Stressed: The Life & Art of Matt Reid
Michael Gonzales remembers the stunning work of the artist known as Matt Doo.
Anchored by the brash verbal density of rappers Pharoahe Monch and Prince Poetry (Po), the soulfully jazzy and often dark Stress: The Extinction Agenda has made a lasting aural impression. Praised by then-leading hip hop publication The Source, who described the rappers as “verbal contortionists, creating moving molecules of syllables and sounds,” the album solidified the legacy of these b-boy innovators.
Yet it’s virtually impossible to talk about Organized Konfusion’s genre-busting album without waxing poetic about Matt Reid’s bold mix of graphic design, comic books, collage, sci-fi, animation and surrealism. Sharing rack space beside scores of eye-catching rap covers, including Daniel Hastings’ disturbing cover shots for Gang Starr (Hard to Earn) and Jeru the Damaja (The Sun Rises in the East), the far-out beauty of Stress stood out. Before one even listened to the record, Reid’s image served as an introduction to the left-of-center urgency of the group.
I wanted to break boundaries.
“Artwork of this style had not really appeared on a rap album cover before,” Reid told Dangerous Drawings in 1997. “When the cover came out, people said, ‘Oh my God. Who is the artist behind this piece?’ Contemporary rap covers are pretty simplistic. I wanted to break boundaries.” Coming from Queens, New York, the same borough as the Konfusion kids, Matt Reid was an around-the-way boy who had been into comics, rap music and graffiti since he was a small boy. Determined to incorporate the mediums into his visual landscape, he described himself as a “hip hop painter,” who like a producer, “sampled many styles and incorporate[d] them into my art.”
Drawing a lineage between the aural power of rap and visual supremacy of superheroes, Reid rendered Pharoahe Monch as a combination of the Hulk and Doctor Strange while Po carried a mighty magical hammer like Thor. “On some crazy shit, I used to carry a hammer around for protection,” Po laughs 20 years later. Simultaneously galactic and ghetto, for many, the Stress cover was the perfect realization of Reid’s wild styled visions.
I was introduced to Matt in the late summer of 1996 by his girlfriend Tracii McGregor, who was one of my editors at The Source magazine. Matt was a tall guy with a raspy voice who resembled a young John Coltrane. Although eight years my junior, from day one we bonded over comic books (he owned 1,500), fantasy artists (he loved Simon Bisley) and, of course, hip hop. Carrying his portfolio with him, he showed me the reproduction of the Stress cover, and I was blown away by the picture’s energetic power.
“We should do a comic strip together,” I blurted, and Reid quickly agreed, suggesting that we explore the characters he’d already created for a series of futuristic t-shirts he’d drawn a few years before. Showing me the pen and brush drawings, my favorite was the cyberfunky After the Revolution 2032 AD, which featured a space-age soul sister carrying a ray gun as she defended a dystopian world where aliens kept jungle cats as pets.

*Extracted data entries*.

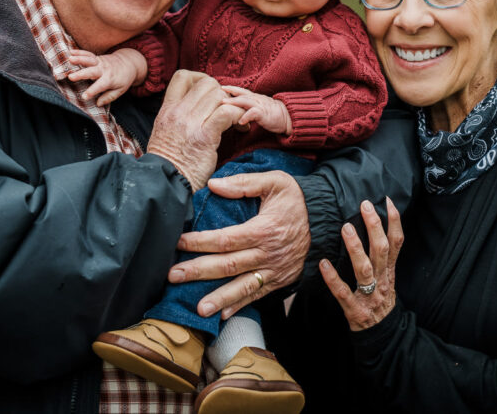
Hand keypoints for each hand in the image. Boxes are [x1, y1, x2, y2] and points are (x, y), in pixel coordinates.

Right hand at [66, 48, 146, 105]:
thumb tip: (98, 104)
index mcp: (110, 79)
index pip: (100, 86)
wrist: (129, 63)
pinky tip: (70, 52)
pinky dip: (80, 52)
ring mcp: (100, 62)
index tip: (83, 97)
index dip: (92, 91)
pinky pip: (88, 54)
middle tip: (70, 77)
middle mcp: (104, 70)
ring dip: (80, 59)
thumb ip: (109, 97)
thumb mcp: (120, 90)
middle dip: (81, 74)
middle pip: (92, 71)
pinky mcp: (97, 57)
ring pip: (89, 60)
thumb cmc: (123, 79)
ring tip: (70, 59)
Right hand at [146, 70, 242, 189]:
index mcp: (167, 110)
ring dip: (233, 105)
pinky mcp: (205, 137)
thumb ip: (178, 117)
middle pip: (207, 83)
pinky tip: (241, 128)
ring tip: (237, 121)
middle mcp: (177, 113)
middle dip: (222, 94)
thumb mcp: (164, 132)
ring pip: (218, 94)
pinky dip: (238, 117)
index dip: (201, 79)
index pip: (183, 76)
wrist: (166, 185)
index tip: (210, 95)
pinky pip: (227, 113)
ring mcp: (191, 123)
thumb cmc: (170, 163)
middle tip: (227, 110)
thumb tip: (198, 106)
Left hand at [168, 170, 309, 318]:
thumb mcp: (275, 182)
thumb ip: (244, 182)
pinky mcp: (279, 280)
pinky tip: (223, 314)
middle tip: (173, 276)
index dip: (199, 242)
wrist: (324, 220)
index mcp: (263, 229)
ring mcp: (274, 270)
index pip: (225, 239)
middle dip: (198, 271)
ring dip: (219, 298)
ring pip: (242, 286)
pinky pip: (257, 295)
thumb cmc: (295, 200)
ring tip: (199, 309)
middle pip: (228, 265)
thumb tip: (213, 184)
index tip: (178, 243)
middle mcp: (267, 253)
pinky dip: (240, 305)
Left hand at [221, 85, 291, 134]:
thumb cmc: (273, 113)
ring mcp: (260, 105)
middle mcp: (256, 99)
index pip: (241, 91)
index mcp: (255, 97)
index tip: (221, 87)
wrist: (288, 117)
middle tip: (218, 92)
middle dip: (229, 92)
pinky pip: (253, 113)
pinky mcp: (264, 114)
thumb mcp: (259, 107)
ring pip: (245, 101)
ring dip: (233, 102)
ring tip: (224, 104)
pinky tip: (240, 121)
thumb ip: (249, 107)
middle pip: (241, 93)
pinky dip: (246, 117)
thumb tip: (237, 110)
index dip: (231, 88)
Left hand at [320, 198, 403, 331]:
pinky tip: (323, 264)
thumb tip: (372, 228)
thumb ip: (381, 258)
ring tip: (346, 228)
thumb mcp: (387, 278)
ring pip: (364, 269)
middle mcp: (382, 280)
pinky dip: (333, 279)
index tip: (386, 201)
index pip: (396, 243)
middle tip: (365, 206)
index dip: (394, 221)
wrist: (383, 336)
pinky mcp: (354, 309)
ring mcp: (369, 296)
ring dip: (355, 248)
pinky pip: (343, 292)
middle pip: (381, 250)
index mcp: (390, 271)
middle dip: (374, 226)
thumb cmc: (380, 302)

*APPLY WHAT YOU READ*.
[1] Please translate this sentence from the article on Matt Reid into Spanish: "Matt was a tall guy with a raspy voice who resembled a young John Coltrane."
[2] Carry on the article about Matt Reid's art from its final sentence.

*RESULTS OF THE TASKS*.
[1] Matt era un tipo alto de voz ronca que se parecía a un joven John Coltrane.

[2]
LL Cool J would be rapping in front of our house.
A West Coast native, Tracii recalls, “I met Matt over the phone when I was the working as the managing editor at Urb, and he was a freelancer looking for work. Matt could talk, especially when it came to art and music. We would battle over East Coast/West Coast music sometimes, and Matt always represented for Queens.”
“LL Cool J would be rapping in front of our house,” remembers Matt’s older brother Garnet Reid from his home in Los Angeles. “We lived in Cambria Heights and Matt loved walking around the neighborhood. Mikey D. from Main Source lived nearby, Salt ‘n’ Pepa and Ed Love were also neighbors; Irv Gotti pumped gas at the station down the street. Queens was our spot; we were proud to come from there. Queens put you in the hip hop mind.”
Raised by a strict West Indian mother who rarely allowed Garnet or Matt to play outside after school, the kids entertained themselves by watching television and reading comics. Four year older, it was Garnet who got young Matt hooked on comics. Bringing home the four-color delights of Marvel, the brothers Reid fell deep into the universe of Spider-Man, Thor, and X-Men. Both were mesmerized by the action hero art of Jack Kirby and John Buscema. “When I taught Matt how to draw, that’s all he wanted to do,” Garnet says. The brothers started creating their own comic characters. “Matt drew himself as a superhero, and called himself Elephant Man.”
Yet, as much as the boys were into the latest cosmic adventures of Dr. Strange and Iron Man, hip hop culture was also a major influence in Matt’s developing aesthetic. “I’m a product of hip hop,” Matt told me. “’Rappers Delight’ came out when I was five; a few years later, I was into graffiti. I went to the walls, but I wasn’t really a writer, but it did influence me; I loved it. The main rule in hip hop was, no biting, which means just do your own thing. I try to apply that with whatever piece I’m working on.”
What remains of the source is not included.